Listed records:
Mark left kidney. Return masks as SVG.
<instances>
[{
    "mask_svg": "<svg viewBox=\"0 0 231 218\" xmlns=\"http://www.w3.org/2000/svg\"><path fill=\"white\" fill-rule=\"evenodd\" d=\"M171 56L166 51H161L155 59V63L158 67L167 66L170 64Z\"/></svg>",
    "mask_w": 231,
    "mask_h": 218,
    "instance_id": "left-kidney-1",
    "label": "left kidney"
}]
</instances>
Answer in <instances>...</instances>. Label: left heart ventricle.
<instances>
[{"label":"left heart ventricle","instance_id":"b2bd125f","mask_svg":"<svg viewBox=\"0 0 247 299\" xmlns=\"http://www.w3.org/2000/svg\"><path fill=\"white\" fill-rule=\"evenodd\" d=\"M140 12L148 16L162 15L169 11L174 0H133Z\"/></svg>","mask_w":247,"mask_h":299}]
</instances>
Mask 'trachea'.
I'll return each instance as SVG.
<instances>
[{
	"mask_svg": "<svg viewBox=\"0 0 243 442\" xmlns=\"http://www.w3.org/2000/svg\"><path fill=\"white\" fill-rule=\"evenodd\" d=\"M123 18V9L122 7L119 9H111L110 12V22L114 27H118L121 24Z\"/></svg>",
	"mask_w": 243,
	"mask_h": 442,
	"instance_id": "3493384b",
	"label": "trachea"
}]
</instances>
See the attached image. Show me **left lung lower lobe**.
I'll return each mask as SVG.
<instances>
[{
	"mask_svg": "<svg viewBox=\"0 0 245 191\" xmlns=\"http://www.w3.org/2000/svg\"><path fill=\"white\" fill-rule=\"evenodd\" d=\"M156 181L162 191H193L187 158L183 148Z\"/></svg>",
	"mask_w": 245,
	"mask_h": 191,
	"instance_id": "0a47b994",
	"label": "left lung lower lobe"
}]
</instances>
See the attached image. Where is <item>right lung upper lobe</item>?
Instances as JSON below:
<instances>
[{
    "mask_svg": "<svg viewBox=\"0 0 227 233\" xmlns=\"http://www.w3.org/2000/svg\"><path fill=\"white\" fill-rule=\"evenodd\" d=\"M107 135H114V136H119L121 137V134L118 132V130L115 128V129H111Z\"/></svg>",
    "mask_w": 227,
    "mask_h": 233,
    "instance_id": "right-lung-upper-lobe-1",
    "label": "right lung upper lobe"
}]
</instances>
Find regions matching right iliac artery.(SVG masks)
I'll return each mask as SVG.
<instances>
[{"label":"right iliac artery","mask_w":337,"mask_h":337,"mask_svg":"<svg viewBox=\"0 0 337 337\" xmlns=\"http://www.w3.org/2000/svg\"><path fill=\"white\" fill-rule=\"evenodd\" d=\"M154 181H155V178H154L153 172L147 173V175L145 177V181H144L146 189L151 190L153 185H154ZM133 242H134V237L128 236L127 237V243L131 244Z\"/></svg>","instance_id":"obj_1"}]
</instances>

Your instructions: Return the stretch of the listing above from its first line through the line containing "Answer in <instances>...</instances>.", copying each line without change.

Response to the exercise:
Mark left kidney. Return masks as SVG.
<instances>
[{
    "mask_svg": "<svg viewBox=\"0 0 231 218\" xmlns=\"http://www.w3.org/2000/svg\"><path fill=\"white\" fill-rule=\"evenodd\" d=\"M171 56L166 51H161L155 59V63L158 67L167 66L170 64Z\"/></svg>",
    "mask_w": 231,
    "mask_h": 218,
    "instance_id": "left-kidney-1",
    "label": "left kidney"
}]
</instances>
Answer in <instances>...</instances>. Label: left heart ventricle.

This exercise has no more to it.